Work order
Here are some entries. Print them exactly as they are.

┄┄┄┄┄┄

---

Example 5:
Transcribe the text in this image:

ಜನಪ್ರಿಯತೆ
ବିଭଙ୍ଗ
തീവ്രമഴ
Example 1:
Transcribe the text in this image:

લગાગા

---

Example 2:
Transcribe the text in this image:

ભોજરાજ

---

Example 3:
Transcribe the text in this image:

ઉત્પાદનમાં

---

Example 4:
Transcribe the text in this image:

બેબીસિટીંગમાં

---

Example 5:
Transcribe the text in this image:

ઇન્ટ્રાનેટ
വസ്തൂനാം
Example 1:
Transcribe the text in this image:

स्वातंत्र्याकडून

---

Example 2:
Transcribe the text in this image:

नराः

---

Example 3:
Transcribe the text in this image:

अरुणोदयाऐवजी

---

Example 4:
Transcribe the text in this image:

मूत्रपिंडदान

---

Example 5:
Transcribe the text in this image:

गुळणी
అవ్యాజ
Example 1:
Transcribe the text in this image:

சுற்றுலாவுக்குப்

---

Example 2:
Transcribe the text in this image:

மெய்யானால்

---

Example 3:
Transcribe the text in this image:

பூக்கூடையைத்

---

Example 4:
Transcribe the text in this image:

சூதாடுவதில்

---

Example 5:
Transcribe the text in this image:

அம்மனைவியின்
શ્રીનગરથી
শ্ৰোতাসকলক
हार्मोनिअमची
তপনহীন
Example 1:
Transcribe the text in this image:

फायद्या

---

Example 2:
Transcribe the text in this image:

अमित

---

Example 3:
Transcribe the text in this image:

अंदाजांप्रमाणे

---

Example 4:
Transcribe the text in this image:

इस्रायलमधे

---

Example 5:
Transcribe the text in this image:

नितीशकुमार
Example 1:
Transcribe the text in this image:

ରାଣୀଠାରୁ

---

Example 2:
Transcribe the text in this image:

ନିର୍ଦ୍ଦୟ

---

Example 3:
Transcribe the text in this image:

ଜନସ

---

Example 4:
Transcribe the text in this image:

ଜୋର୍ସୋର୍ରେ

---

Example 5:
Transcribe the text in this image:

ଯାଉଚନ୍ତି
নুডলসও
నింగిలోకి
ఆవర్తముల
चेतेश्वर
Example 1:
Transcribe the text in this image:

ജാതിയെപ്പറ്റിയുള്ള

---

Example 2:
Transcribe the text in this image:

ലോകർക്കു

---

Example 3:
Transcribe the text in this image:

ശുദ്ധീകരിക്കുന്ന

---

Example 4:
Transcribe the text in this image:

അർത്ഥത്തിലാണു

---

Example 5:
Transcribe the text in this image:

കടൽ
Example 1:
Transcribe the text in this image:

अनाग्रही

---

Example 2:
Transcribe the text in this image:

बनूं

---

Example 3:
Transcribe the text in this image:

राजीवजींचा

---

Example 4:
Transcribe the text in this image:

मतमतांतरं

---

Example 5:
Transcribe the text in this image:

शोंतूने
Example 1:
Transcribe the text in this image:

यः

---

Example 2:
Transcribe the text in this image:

┄┄┄┄┄┄

Solution
---

Example 5:
Transcribe the text in this image:

ಜನಪ್ರಿಯತೆ
ବିଭଙ୍ଗ
തീവ്രമഴ
Example 1:
Transcribe the text in this image:

લગાગા

---

Example 2:
Transcribe the text in this image:

ભોજરાજ

---

Example 3:
Transcribe the text in this image:

ઉત્પાદનમાં

---

Example 4:
Transcribe the text in this image:

બેબીસિટીંગમાં

---

Example 5:
Transcribe the text in this image:

ઇન્ટ્રાનેટ
വസ്തൂനാം
Example 1:
Transcribe the text in this image:

स्वातंत्र्याकडून

---

Example 2:
Transcribe the text in this image:

नराः

---

Example 3:
Transcribe the text in this image:

अरुणोदयाऐवजी

---

Example 4:
Transcribe the text in this image:

मूत्रपिंडदान

---

Example 5:
Transcribe the text in this image:

गुळणी
అవ్యాజ
Example 1:
Transcribe the text in this image:

சுற்றுலாவுக்குப்

---

Example 2:
Transcribe the text in this image:

மெய்யானால்

---

Example 3:
Transcribe the text in this image:

பூக்கூடையைத்

---

Example 4:
Transcribe the text in this image:

சூதாடுவதில்

---

Example 5:
Transcribe the text in this image:

அம்மனைவியின்
શ્રીનગરથી
শ্ৰোতাসকলক
हार्मोनिअमची
তপনহীন
Example 1:
Transcribe the text in this image:

फायद्या

---

Example 2:
Transcribe the text in this image:

अमित

---

Example 3:
Transcribe the text in this image:

अंदाजांप्रमाणे

---

Example 4:
Transcribe the text in this image:

इस्रायलमधे

---

Example 5:
Transcribe the text in this image:

नितीशकुमार
Example 1:
Transcribe the text in this image:

ରାଣୀଠାରୁ

---

Example 2:
Transcribe the text in this image:

ନିର୍ଦ୍ଦୟ

---

Example 3:
Transcribe the text in this image:

ଜନସ

---

Example 4:
Transcribe the text in this image:

ଜୋର୍ସୋର୍ରେ

---

Example 5:
Transcribe the text in this image:

ଯାଉଚନ୍ତି
নুডলসও
నింగిలోకి
ఆవర్తముల
चेतेश्वर
Example 1:
Transcribe the text in this image:

ജാതിയെപ്പറ്റിയുള്ള

---

Example 2:
Transcribe the text in this image:

ലോകർക്കു

---

Example 3:
Transcribe the text in this image:

ശുദ്ധീകരിക്കുന്ന

---

Example 4:
Transcribe the text in this image:

അർത്ഥത്തിലാണു

---

Example 5:
Transcribe the text in this image:

കടൽ
Example 1:
Transcribe the text in this image:

अनाग्रही

---

Example 2:
Transcribe the text in this image:

बनूं

---

Example 3:
Transcribe the text in this image:

राजीवजींचा

---

Example 4:
Transcribe the text in this image:

मतमतांतरं

---

Example 5:
Transcribe the text in this image:

शोंतूने
Example 1:
Transcribe the text in this image:

यः

---

Example 2:
Transcribe the text in this image:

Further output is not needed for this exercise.